**Problem to work on**
All lines below must be repeated exactly, with the pictures omitted.

----- Excerpted records

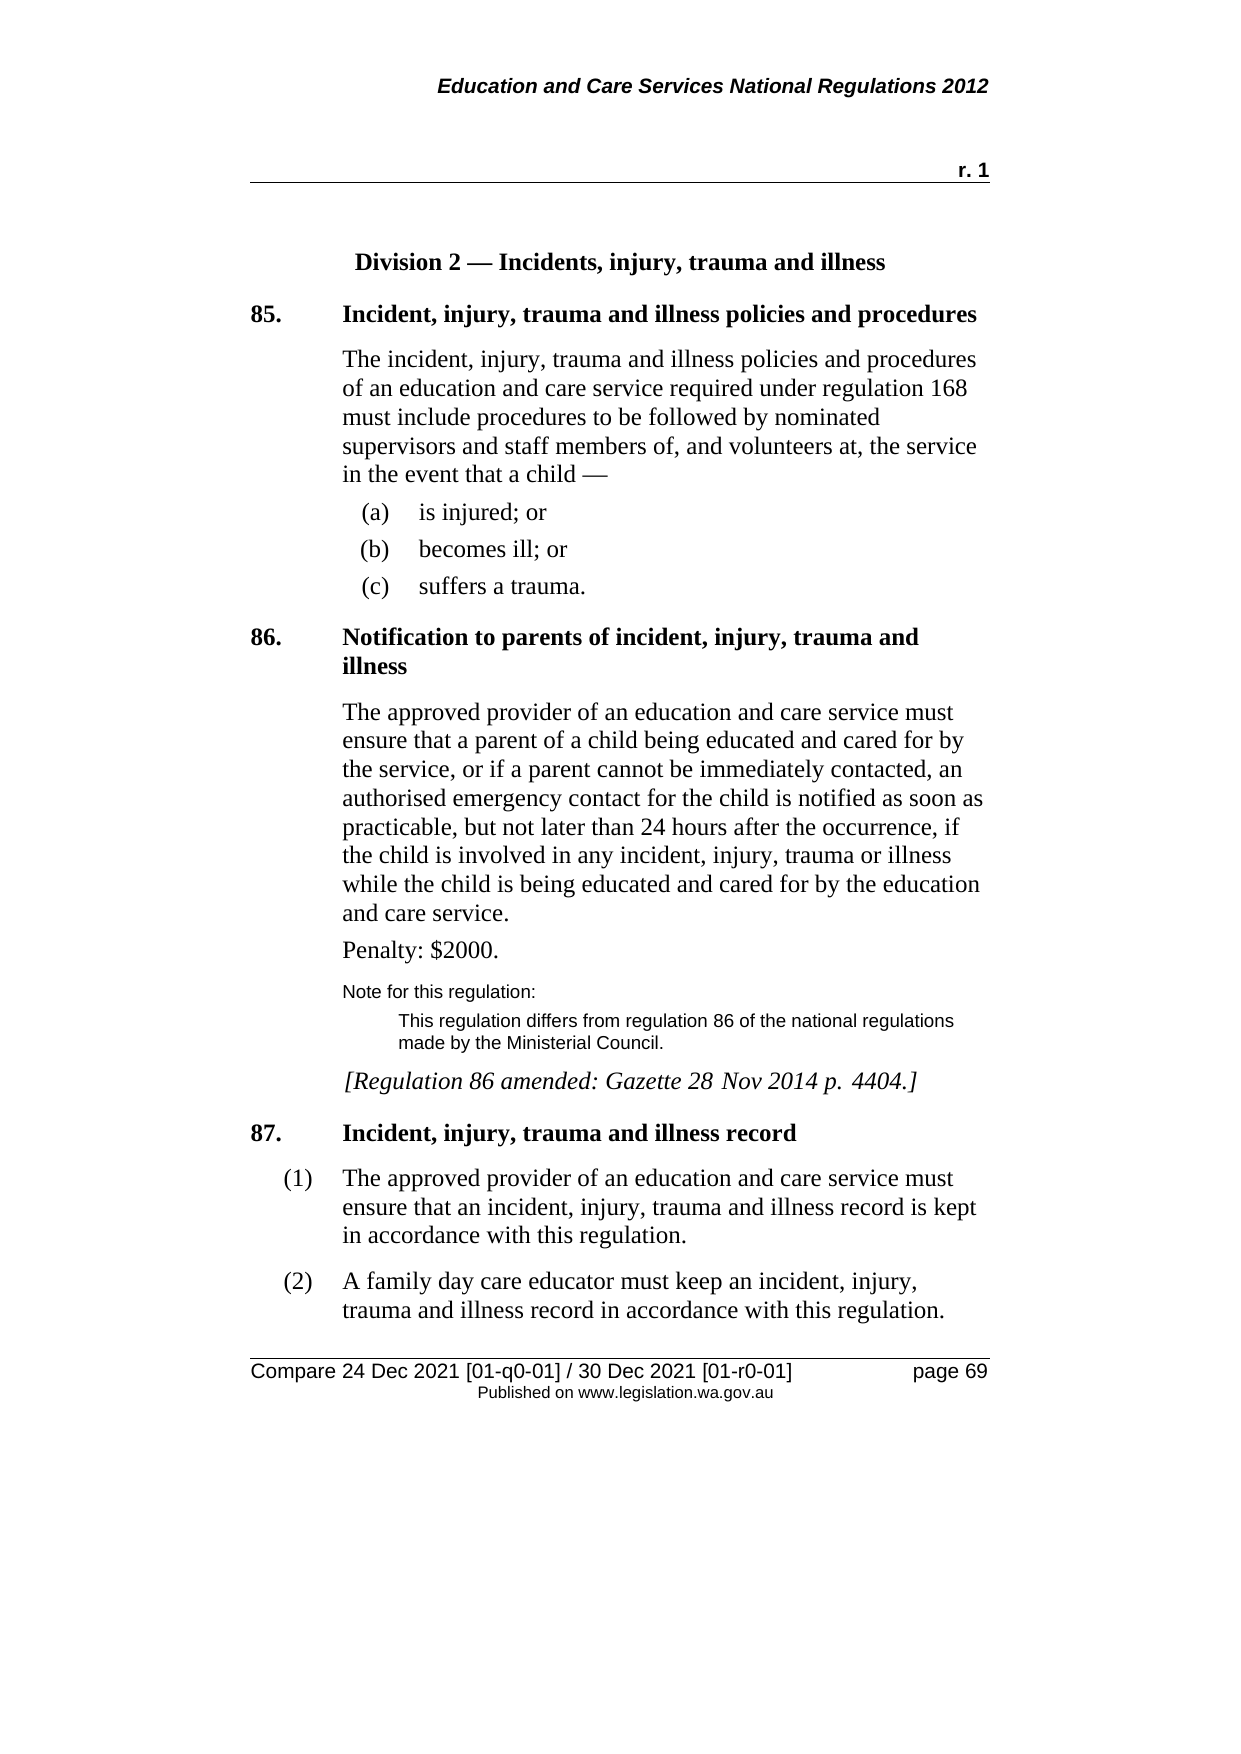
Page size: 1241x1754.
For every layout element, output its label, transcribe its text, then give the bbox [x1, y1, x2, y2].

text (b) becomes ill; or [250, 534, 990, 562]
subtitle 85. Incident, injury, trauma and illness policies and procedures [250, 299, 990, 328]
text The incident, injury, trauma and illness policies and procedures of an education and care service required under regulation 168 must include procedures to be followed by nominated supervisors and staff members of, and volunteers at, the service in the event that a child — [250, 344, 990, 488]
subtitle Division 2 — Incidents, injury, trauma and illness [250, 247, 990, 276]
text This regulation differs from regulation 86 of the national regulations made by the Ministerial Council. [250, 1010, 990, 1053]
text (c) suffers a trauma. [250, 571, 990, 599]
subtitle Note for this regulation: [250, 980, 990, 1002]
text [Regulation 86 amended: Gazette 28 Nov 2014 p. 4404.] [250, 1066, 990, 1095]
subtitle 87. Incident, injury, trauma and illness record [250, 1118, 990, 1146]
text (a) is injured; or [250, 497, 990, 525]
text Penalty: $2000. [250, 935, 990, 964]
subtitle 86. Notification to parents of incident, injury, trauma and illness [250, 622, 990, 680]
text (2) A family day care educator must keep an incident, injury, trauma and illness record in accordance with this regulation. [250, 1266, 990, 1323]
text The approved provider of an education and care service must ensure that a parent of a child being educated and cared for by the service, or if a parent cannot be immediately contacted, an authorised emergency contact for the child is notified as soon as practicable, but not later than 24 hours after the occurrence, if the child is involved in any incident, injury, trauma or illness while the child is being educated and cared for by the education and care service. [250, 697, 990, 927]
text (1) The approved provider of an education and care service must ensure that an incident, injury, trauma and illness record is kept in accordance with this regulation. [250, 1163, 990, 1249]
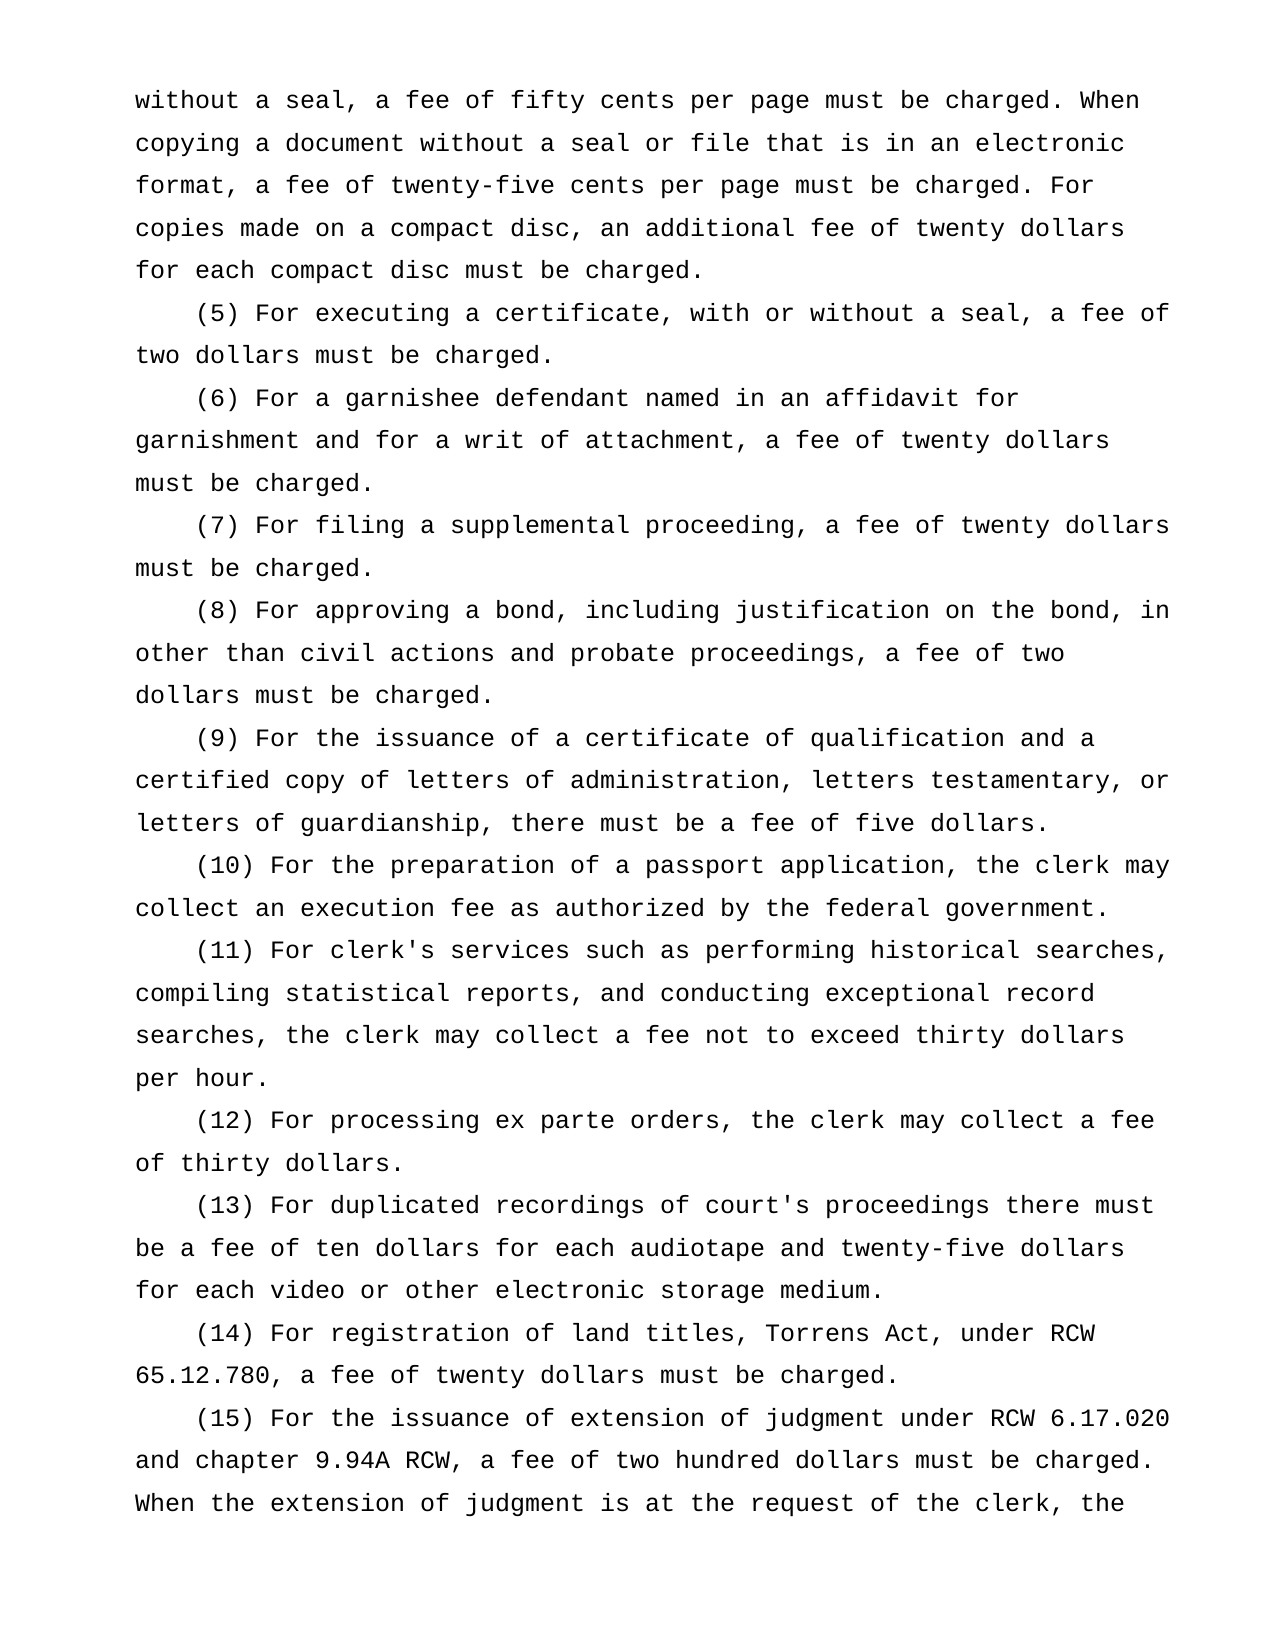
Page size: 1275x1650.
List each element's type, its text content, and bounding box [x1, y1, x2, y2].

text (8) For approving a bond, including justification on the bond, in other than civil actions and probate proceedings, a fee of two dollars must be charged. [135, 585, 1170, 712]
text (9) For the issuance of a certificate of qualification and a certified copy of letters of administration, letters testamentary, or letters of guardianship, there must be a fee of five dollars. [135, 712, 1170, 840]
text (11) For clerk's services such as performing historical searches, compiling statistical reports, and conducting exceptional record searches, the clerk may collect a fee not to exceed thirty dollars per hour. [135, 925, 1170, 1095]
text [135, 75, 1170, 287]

----------

**Output of the exercise**
Page size: 1241x1754.
For every layout element, output its label, transcribe its text, then give the bbox [x1, y1, x2, y2].

text (b) becomes ill; or [250, 534, 990, 562]
subtitle 85. Incident, injury, trauma and illness policies and procedures [250, 299, 990, 328]
text The incident, injury, trauma and illness policies and procedures of an education and care service required under regulation 168 must include procedures to be followed by nominated supervisors and staff members of, and volunteers at, the service in the event that a child — [250, 344, 990, 488]
subtitle Division 2 — Incidents, injury, trauma and illness [250, 247, 990, 276]
text This regulation differs from regulation 86 of the national regulations made by the Ministerial Council. [250, 1010, 990, 1053]
text (c) suffers a trauma. [250, 571, 990, 599]
subtitle Note for this regulation: [250, 980, 990, 1002]
text [Regulation 86 amended: Gazette 28 Nov 2014 p. 4404.] [250, 1066, 990, 1095]
subtitle 87. Incident, injury, trauma and illness record [250, 1118, 990, 1146]
text (a) is injured; or [250, 497, 990, 525]
text Penalty: $2000. [250, 935, 990, 964]
subtitle 86. Notification to parents of incident, injury, trauma and illness [250, 622, 990, 680]
text (2) A family day care educator must keep an incident, injury, trauma and illness record in accordance with this regulation. [250, 1266, 990, 1323]
text The approved provider of an education and care service must ensure that a parent of a child being educated and cared for by the service, or if a parent cannot be immediately contacted, an authorised emergency contact for the child is notified as soon as practicable, but not later than 24 hours after the occurrence, if the child is involved in any incident, injury, trauma or illness while the child is being educated and cared for by the education and care service. [250, 697, 990, 927]
text (1) The approved provider of an education and care service must ensure that an incident, injury, trauma and illness record is kept in accordance with this regulation. [250, 1163, 990, 1249]
Page size: 1275x1650.
List each element's type, its text content, and bounding box [x1, y1, x2, y2].

text (8) For approving a bond, including justification on the bond, in other than civil actions and probate proceedings, a fee of two dollars must be charged. [135, 585, 1170, 712]
text (9) For the issuance of a certificate of qualification and a certified copy of letters of administration, letters testamentary, or letters of guardianship, there must be a fee of five dollars. [135, 712, 1170, 840]
text (11) For clerk's services such as performing historical searches, compiling statistical reports, and conducting exceptional record searches, the clerk may collect a fee not to exceed thirty dollars per hour. [135, 925, 1170, 1095]
text [135, 75, 1170, 287]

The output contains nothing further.